### Exercise text

========================================================================

Audio bridge 12 preferably includes a conventional microprocessor and a
memory or other storage medium for holding a set of machine language
instructions geared to carry out the present invention. Additionally,
audio bridge 12 customarily includes one or more modems designed to
receive the encoded bit streams arriving from the various conference
participants and/or transmit bit streams to the conference participants.
As will be described below, a set of machine language instructions is
provided to analyze each of the incoming bit streams, in order to estimate
relative energy levels between the underlying voice signals. The bridge
thereby identifies which bit stream represents the loudest underlying
signal and then outputs that selected bit stream via the modem or modems
to all of the conference participants until a new loudest signal is
selected.

========================================================================

### Given data
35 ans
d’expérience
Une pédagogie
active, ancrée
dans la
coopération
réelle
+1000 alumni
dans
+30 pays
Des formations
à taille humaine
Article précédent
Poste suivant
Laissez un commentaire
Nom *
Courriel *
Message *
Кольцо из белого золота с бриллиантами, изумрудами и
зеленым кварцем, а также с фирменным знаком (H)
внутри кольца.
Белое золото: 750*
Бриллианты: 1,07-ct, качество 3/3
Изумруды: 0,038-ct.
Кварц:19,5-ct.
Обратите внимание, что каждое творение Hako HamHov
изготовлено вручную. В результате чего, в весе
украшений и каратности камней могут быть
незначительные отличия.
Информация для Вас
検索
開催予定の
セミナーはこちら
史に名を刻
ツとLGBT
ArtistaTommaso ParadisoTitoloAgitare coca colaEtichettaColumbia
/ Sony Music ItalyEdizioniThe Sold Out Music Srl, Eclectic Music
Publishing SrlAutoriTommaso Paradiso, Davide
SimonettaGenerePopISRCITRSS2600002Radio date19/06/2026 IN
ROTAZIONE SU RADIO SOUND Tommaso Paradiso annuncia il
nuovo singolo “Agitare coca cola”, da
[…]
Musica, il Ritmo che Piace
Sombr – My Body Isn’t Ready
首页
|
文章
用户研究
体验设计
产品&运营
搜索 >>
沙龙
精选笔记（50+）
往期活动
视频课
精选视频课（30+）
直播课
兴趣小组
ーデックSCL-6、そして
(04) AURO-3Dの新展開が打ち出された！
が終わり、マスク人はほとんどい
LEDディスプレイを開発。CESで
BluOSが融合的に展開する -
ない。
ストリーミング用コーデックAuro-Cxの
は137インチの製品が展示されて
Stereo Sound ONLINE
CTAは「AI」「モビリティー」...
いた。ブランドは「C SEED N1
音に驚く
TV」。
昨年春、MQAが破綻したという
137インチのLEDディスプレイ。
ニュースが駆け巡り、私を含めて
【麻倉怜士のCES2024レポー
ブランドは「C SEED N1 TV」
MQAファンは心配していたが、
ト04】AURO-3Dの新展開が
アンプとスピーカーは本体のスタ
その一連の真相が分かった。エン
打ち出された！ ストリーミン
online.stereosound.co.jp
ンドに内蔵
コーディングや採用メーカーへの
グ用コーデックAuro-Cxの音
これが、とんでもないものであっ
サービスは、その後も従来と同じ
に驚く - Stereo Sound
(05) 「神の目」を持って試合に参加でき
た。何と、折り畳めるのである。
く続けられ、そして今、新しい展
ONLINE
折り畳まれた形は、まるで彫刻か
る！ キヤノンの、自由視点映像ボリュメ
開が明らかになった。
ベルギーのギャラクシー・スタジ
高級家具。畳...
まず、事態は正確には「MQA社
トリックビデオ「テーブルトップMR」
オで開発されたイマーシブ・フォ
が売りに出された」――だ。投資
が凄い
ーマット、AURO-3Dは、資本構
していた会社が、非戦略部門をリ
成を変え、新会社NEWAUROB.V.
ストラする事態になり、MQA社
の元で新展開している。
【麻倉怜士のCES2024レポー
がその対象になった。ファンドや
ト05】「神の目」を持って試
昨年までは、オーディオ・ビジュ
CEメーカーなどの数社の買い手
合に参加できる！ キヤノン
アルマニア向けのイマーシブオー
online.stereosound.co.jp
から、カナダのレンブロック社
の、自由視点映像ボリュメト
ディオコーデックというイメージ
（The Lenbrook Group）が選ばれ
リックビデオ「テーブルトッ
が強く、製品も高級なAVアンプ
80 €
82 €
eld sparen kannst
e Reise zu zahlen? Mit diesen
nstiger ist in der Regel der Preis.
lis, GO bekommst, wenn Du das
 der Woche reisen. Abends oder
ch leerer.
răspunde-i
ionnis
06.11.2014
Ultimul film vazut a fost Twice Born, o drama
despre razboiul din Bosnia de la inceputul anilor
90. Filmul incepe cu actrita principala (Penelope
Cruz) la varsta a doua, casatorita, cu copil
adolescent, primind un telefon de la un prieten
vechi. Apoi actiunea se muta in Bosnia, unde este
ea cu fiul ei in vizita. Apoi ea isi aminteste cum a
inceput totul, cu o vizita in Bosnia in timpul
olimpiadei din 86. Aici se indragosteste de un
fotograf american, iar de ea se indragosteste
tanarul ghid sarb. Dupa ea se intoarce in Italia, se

========================================================================

### Problems to work on
A) List the components that the audio bridge passage says audio bridge 12 includes.
B) Answer these questions from the audio bridge passage:
(i) What are the machine language instructions held in the memory geared to carry out?
(ii) Where do the encoded bit streams that the modems receive come from?
(iii) How long does the bridge keep outputting the selected bit stream to all of the conference participants?
C) Extend the audio bridge passage, beginning after its final sentence.

### Answers by item
A)
- A conventional microprocessor
- A memory or other storage medium for holding a set of machine language instructions
- One or more modems

B)
(i) The present invention.
(ii) From the various conference participants.
(iii) Until a new loudest signal is selected.

C)
Alternatively, the present invention may beneficially employ a distributed
configuration. In this configuration, the modem or modems handling the
incoming bit streams all share a common memory in which an identification
of a current "loudest" output stream is stored. Each modem may then
execute its own copy of the machine language instructions to determine
whether its incoming bit stream represents a speech signal that is loud
enough to replace the signal represented by the currently selected bit
stream. Additionally, each modem in this configuration preferably includes
a routing algorithm. In this way, each modem independently determines
whether its incoming bit stream should replace the currently selected bit
stream for output to all conference participants, and, if so, the modem
routes its incoming bit stream through each of the other modems for output
to the conference participants.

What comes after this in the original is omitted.